James Belanger '75 of New Britain, CT, died August 1 after a long battle with Marfan syndrome. He was 53. At Berklee he majored in composition. Belanger had worked for the Division of State Police, Information Systems in the Connecticut Department of Public Safety. Known for his wry sense of humor and lifelong love of music, he will be remembered for his courage and independence. He is survived by parents, Bernard and Josephine; three sisters; a brother; and their families.

David L. Cawthon '88 of Newton, MA, died July 12. He was 40. Born in Chicago, he shared his deep love of and enthusiasm for music as a guitar teacher in Newton and throughout the Greater Boston area. He leaves parents, Robert and Carolyn Cawthon; sister, Karen; and nephew, Zachary.

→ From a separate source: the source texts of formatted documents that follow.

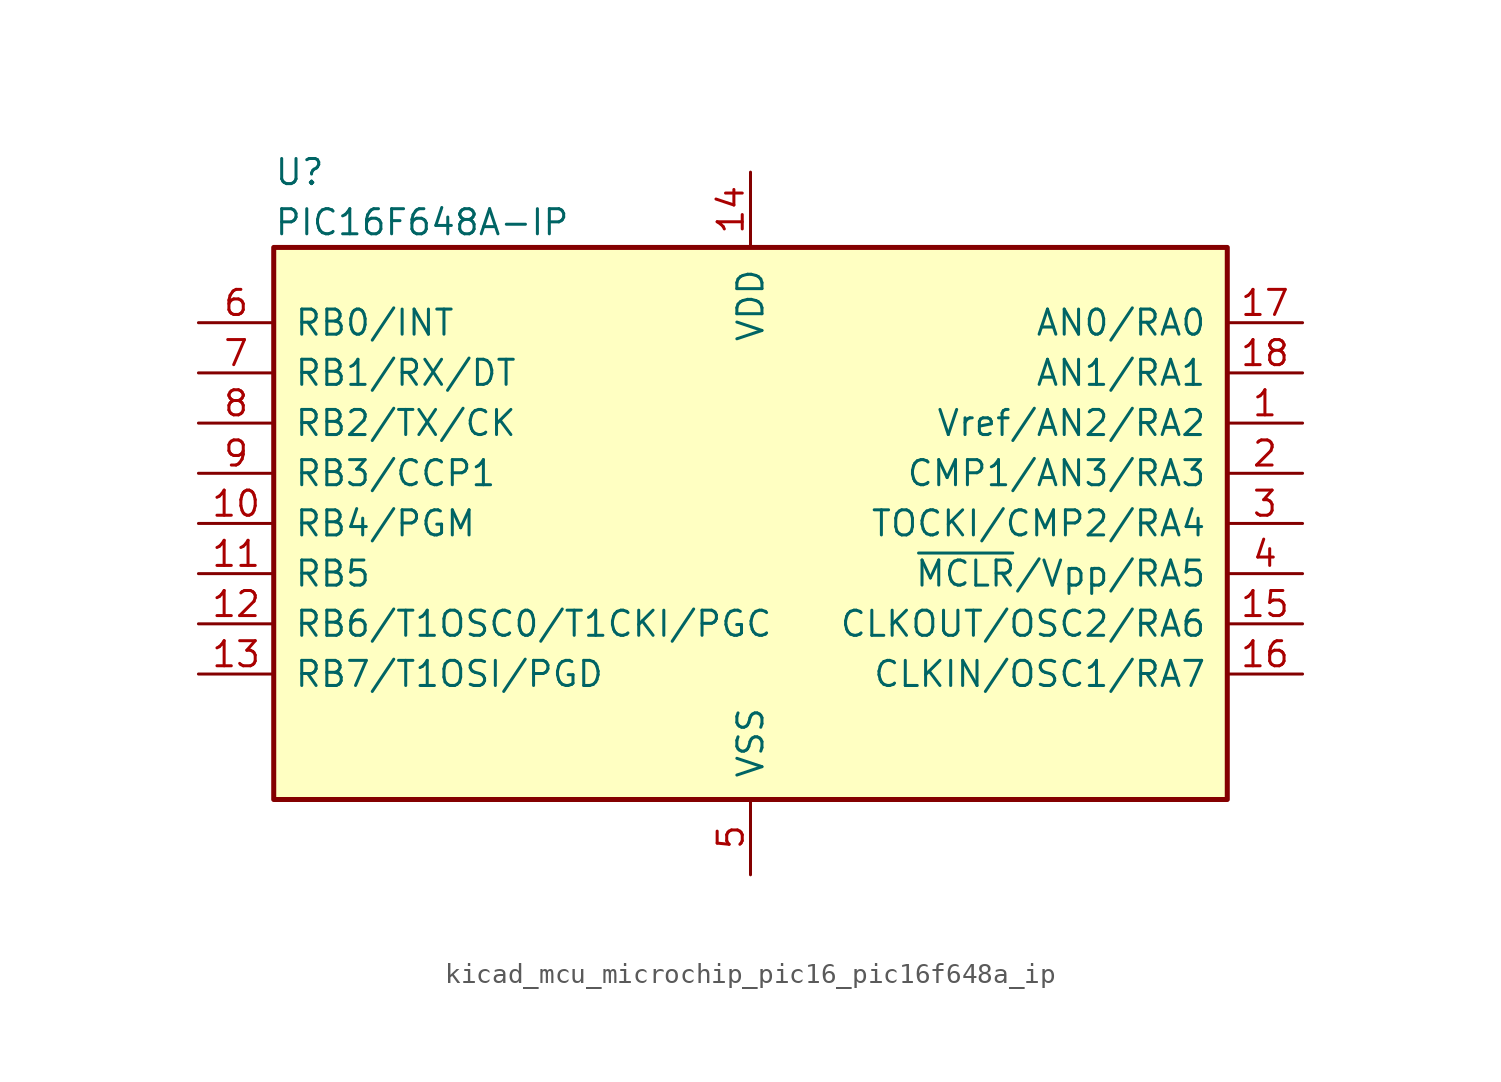
<source format=kicad_sym>
(kicad_symbol_lib
  (version 20220914)
  (generator kicad_symbol_editor)
  (symbol "kicad_mcu_microchip_pic16_pic16f648a_ip"
    (pin_names
      (offset 1.016))
    (property "Reference" "U"
      (at -24.13 17.78 0)
      (effects (font (size 1.27 1.27)) (justify left)))
    (property "Value" "PIC16F648A-IP"
      (at -24.13 15.24 0)
      (effects (font (size 1.27 1.27)) (justify left)))
    (symbol "kicad_mcu_microchip_pic16_pic16f648a_ip_0_1"
      (rectangle (start 24.13 13.97) (end -24.13 -13.97) (stroke (width 0.254) (type default)) (fill (type background))))
    (symbol "kicad_mcu_microchip_pic16_pic16f648a_ip_1_1"
      (pin bidirectional line (at 27.94 5.08 180) (length 3.81) (name "Vref/AN2/RA2" (effects (font (size 1.27 1.27)))) (number "1" (effects (font (size 1.27 1.27)))))
      (pin bidirectional line (at -27.94 0 0) (length 3.81) (name "RB4/PGM" (effects (font (size 1.27 1.27)))) (number "10" (effects (font (size 1.27 1.27)))))
      (pin bidirectional line (at -27.94 -2.54 0) (length 3.81) (name "RB5" (effects (font (size 1.27 1.27)))) (number "11" (effects (font (size 1.27 1.27)))))
      (pin bidirectional line (at -27.94 -5.08 0) (length 3.81) (name "RB6/T1OSC0/T1CKI/PGC" (effects (font (size 1.27 1.27)))) (number "12" (effects (font (size 1.27 1.27)))))
      (pin bidirectional line (at -27.94 -7.62 0) (length 3.81) (name "RB7/T1OSI/PGD" (effects (font (size 1.27 1.27)))) (number "13" (effects (font (size 1.27 1.27)))))
      (pin power_in line (at 0 17.78 270) (length 3.81) (name "VDD" (effects (font (size 1.27 1.27)))) (number "14" (effects (font (size 1.27 1.27)))))
      (pin bidirectional line (at 27.94 -5.08 180) (length 3.81) (name "CLKOUT/OSC2/RA6" (effects (font (size 1.27 1.27)))) (number "15" (effects (font (size 1.27 1.27)))))
      (pin bidirectional line (at 27.94 -7.62 180) (length 3.81) (name "CLKIN/OSC1/RA7" (effects (font (size 1.27 1.27)))) (number "16" (effects (font (size 1.27 1.27)))))
      (pin bidirectional line (at 27.94 10.16 180) (length 3.81) (name "AN0/RA0" (effects (font (size 1.27 1.27)))) (number "17" (effects (font (size 1.27 1.27)))))
      (pin bidirectional line (at 27.94 7.62 180) (length 3.81) (name "AN1/RA1" (effects (font (size 1.27 1.27)))) (number "18" (effects (font (size 1.27 1.27)))))
      (pin bidirectional line (at 27.94 2.54 180) (length 3.81) (name "CMP1/AN3/RA3" (effects (font (size 1.27 1.27)))) (number "2" (effects (font (size 1.27 1.27)))))
      (pin bidirectional line (at 27.94 0 180) (length 3.81) (name "TOCKI/CMP2/RA4" (effects (font (size 1.27 1.27)))) (number "3" (effects (font (size 1.27 1.27)))))
      (pin input line (at 27.94 -2.54 180) (length 3.81) (name "~{MCLR}/Vpp/RA5" (effects (font (size 1.27 1.27)))) (number "4" (effects (font (size 1.27 1.27)))))
      (pin power_in line (at 0 -17.78 90) (length 3.81) (name "VSS" (effects (font (size 1.27 1.27)))) (number "5" (effects (font (size 1.27 1.27)))))
      (pin bidirectional line (at -27.94 10.16 0) (length 3.81) (name "RB0/INT" (effects (font (size 1.27 1.27)))) (number "6" (effects (font (size 1.27 1.27)))))
      (pin bidirectional line (at -27.94 7.62 0) (length 3.81) (name "RB1/RX/DT" (effects (font (size 1.27 1.27)))) (number "7" (effects (font (size 1.27 1.27)))))
      (pin bidirectional line (at -27.94 5.08 0) (length 3.81) (name "RB2/TX/CK" (effects (font (size 1.27 1.27)))) (number "8" (effects (font (size 1.27 1.27)))))
      (pin bidirectional line (at -27.94 2.54 0) (length 3.81) (name "RB3/CCP1" (effects (font (size 1.27 1.27)))) (number "9" (effects (font (size 1.27 1.27))))))))
</source>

Berklee faculty member Wayne Wadhams of Boston, MA, died August 19 after a long illness. He was 61. Wadhams leaves life partner, David Drummond, and longtime friend Arlene Ash.

A musician, composer, producer, artist, entrepreneur, author, educator, and innovator, Wadhams was one of Berklee's quiet legends. As a child, he played the organ and piano and appeared as a "child prodigy" at Hammond Organ Society meetings and played for silent movies at the New Haven Paramount Theater. Among his many early accomplishments, he arranged and sang the main theme of the Candid Camera TV show and did several NBC sports specials. After taking a year off to tour with his band the Fifth Estate, Wadhams graduated from Dartmouth College in 1969. The group had a top 15 hit titled "Ding Dong! the Witch Is Dead." He also worked with filmmaker John Sayles recording and mixing audio for Return of the Secaucus Seven in 1979 and Lianna in 1982.

Asked in 1983 by Lawrence Berk and Bob Share to assess whether expanding Berklee's recording program was a good idea, Wadhams seized the opportunity to transform Berklee's offerings from a few audio recording courses to a major in music production & engineering. Six months later, working with Bill Gitt (currently Berklee's chief engineer), he designed and delivered six studios, several faculty members, and industry-veteran recording engineer Don Puluse to oversee the program.

In 1985, the MP&E Department won its first of four TEC Awards. "Wayne led our division and the college to the idea that technology can be an artistic tool for powerful expression," says Technology Division Dean Stephen Croes. "The program and concept that he articulated has been emulated and imitated all over the world."